__The problem__: Extract from the listing each line in which the word "wrist" appears.

__Data extract__:
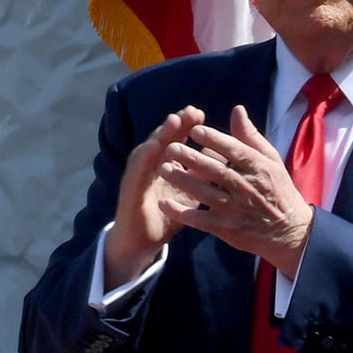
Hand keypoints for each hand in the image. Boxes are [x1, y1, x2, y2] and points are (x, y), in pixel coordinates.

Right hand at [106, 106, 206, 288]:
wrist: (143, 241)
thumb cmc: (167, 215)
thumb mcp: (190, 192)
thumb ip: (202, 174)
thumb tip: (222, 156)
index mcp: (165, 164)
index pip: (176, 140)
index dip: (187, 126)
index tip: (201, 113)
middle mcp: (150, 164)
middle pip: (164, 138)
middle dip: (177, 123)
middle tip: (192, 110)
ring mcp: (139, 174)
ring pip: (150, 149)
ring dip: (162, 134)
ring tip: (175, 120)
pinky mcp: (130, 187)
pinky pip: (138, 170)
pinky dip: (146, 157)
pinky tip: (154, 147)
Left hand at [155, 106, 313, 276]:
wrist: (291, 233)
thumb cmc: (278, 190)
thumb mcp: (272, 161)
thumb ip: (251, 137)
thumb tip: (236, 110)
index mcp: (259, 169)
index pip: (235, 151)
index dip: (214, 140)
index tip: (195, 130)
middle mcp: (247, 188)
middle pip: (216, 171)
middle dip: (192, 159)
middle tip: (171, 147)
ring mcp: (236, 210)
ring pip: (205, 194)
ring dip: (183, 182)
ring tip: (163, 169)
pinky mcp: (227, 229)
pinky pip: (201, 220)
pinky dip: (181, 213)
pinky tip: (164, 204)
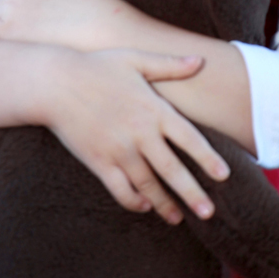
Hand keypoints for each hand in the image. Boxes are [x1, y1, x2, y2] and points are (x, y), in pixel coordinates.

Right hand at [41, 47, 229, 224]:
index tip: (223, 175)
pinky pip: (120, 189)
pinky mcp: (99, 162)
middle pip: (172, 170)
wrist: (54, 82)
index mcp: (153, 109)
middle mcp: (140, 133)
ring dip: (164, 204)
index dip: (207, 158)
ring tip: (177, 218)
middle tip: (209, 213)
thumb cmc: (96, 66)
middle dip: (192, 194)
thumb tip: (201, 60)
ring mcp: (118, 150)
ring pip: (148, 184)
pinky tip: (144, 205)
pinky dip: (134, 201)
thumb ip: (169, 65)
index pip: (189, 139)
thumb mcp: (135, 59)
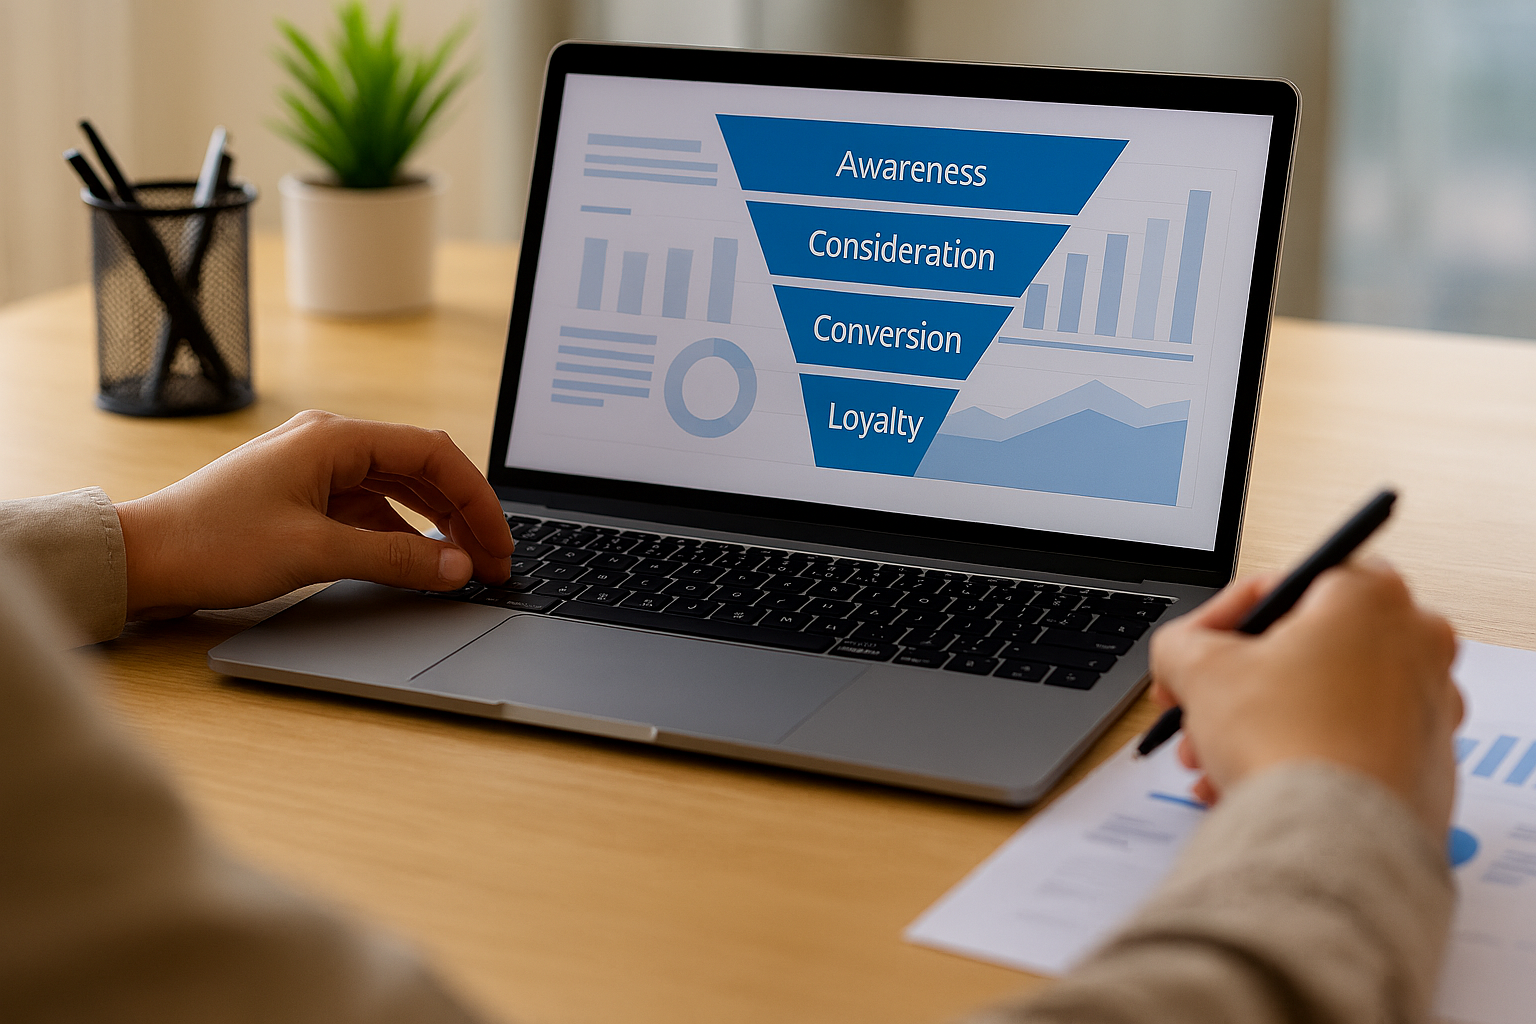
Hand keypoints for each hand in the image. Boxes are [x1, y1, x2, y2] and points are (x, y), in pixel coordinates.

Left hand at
...
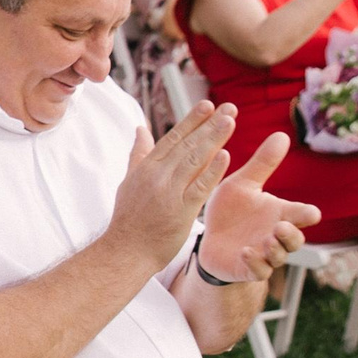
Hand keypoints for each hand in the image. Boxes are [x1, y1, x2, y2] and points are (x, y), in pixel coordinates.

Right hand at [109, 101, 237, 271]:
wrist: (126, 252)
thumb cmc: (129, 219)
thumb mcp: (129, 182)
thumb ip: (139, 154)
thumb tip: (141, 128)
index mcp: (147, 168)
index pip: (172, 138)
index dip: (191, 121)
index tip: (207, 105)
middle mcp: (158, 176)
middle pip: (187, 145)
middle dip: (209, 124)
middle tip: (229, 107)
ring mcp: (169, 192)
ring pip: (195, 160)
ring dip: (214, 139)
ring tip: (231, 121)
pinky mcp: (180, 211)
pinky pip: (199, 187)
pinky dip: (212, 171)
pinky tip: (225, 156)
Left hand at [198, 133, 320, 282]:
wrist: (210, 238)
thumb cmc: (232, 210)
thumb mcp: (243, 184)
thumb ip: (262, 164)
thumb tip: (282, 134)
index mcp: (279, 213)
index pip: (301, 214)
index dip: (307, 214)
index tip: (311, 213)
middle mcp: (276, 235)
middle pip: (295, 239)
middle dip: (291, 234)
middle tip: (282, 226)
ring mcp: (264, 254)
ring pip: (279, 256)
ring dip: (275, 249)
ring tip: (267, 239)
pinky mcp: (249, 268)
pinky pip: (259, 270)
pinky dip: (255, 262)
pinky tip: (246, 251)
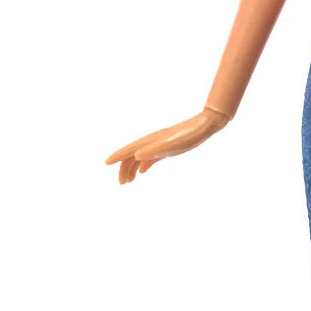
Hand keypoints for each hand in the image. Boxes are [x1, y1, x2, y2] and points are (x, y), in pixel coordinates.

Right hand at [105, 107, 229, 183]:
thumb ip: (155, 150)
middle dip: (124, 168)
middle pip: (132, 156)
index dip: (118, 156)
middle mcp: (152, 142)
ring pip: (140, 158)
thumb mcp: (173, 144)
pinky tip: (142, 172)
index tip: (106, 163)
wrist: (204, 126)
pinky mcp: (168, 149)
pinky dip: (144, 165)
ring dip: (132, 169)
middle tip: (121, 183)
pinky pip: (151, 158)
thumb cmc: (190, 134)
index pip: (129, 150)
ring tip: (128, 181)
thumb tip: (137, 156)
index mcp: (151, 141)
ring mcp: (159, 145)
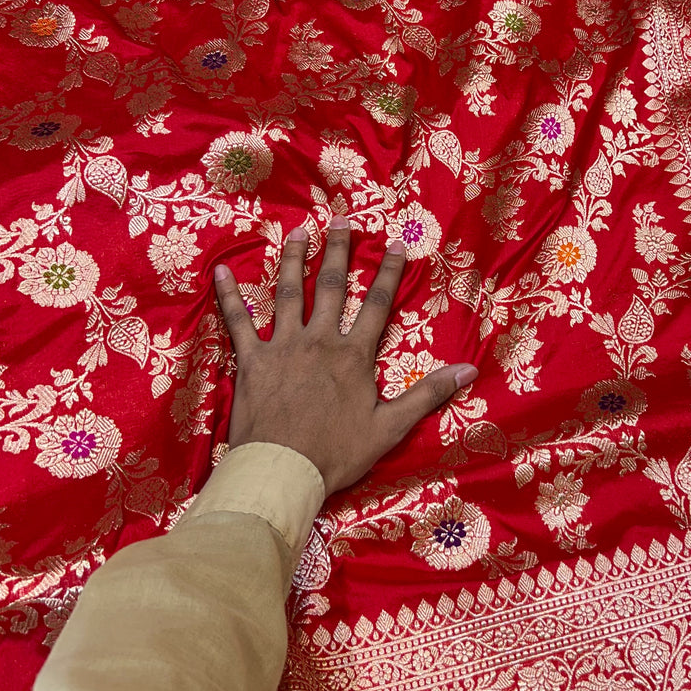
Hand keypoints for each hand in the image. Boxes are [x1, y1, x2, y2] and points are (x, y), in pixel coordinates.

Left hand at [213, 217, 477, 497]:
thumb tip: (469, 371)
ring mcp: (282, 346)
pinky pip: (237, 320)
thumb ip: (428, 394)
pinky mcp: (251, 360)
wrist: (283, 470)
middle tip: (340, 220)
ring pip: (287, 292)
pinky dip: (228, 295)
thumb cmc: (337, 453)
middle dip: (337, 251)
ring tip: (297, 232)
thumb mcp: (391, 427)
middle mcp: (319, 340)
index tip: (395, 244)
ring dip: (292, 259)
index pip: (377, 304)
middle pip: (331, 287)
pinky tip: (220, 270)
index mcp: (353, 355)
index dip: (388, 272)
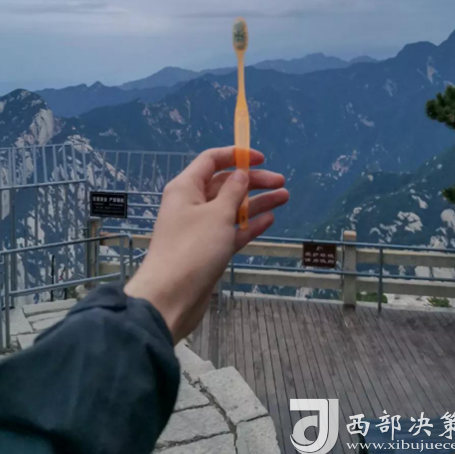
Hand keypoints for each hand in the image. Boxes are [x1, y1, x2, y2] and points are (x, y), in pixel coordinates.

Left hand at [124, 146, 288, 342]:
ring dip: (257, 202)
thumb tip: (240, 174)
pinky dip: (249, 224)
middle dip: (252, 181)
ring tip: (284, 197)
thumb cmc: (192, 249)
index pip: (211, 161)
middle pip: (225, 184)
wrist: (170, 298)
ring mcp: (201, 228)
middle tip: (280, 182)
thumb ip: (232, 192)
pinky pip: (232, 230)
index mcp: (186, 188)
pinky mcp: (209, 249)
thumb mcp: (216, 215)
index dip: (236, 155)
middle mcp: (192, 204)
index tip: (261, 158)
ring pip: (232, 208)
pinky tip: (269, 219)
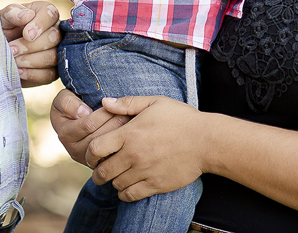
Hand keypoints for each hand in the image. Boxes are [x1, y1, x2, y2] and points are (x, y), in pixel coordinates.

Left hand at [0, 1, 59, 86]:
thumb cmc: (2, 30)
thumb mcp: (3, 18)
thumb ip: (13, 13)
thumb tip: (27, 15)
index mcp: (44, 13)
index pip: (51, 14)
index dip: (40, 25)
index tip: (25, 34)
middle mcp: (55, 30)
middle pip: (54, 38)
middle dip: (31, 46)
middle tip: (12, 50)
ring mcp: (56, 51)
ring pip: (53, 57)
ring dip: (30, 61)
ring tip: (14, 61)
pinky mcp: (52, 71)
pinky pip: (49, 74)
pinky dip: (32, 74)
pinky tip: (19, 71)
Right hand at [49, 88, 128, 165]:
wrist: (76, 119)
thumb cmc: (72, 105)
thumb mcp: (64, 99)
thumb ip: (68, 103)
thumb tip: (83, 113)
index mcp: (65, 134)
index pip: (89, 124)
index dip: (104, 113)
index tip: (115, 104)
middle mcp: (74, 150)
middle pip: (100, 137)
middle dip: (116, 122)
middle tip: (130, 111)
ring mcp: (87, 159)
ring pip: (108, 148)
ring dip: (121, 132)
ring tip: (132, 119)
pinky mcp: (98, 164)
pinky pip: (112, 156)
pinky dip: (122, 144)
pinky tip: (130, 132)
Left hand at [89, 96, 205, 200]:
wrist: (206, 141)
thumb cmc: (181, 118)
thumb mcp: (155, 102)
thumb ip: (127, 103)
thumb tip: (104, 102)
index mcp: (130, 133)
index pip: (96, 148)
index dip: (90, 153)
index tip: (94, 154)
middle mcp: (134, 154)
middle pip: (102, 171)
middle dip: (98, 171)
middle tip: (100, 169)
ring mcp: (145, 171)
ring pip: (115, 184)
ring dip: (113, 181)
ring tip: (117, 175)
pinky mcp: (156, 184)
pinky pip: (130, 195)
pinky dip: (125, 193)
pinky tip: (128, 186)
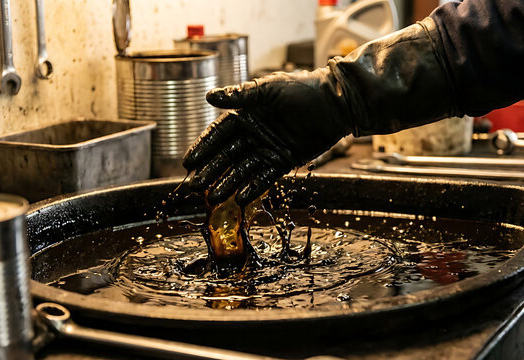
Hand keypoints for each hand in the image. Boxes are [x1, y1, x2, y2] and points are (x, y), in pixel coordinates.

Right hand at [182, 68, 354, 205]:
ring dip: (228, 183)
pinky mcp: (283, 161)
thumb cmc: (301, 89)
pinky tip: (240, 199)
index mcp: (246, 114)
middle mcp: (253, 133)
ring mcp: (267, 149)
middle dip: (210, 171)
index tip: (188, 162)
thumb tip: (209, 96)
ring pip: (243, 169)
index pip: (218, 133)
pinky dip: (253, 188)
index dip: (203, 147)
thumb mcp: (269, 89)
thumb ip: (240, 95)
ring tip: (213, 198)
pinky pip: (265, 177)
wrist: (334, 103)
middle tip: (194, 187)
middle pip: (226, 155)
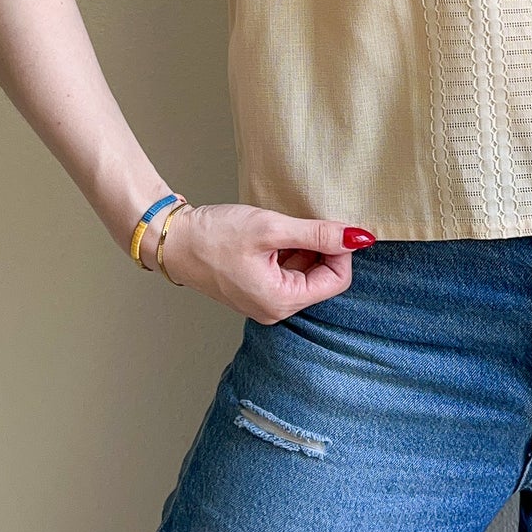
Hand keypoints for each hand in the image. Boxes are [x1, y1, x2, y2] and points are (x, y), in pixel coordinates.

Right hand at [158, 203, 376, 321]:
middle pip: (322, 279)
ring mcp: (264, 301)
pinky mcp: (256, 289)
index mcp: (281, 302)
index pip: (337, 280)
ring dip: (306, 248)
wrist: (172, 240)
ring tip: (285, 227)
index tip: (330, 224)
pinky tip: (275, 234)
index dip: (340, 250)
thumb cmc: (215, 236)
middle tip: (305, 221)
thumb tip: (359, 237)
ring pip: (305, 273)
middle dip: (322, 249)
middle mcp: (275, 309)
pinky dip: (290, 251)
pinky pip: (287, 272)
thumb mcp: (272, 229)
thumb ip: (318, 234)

__Expected answer__:
wrist: (143, 241)
wrist: (291, 233)
wrist: (54, 82)
wrist: (126, 252)
wrist: (210, 238)
wrist: (204, 126)
wrist: (283, 470)
wrist: (170, 298)
wrist: (76, 119)
wrist: (206, 141)
wrist: (334, 103)
wrist: (172, 240)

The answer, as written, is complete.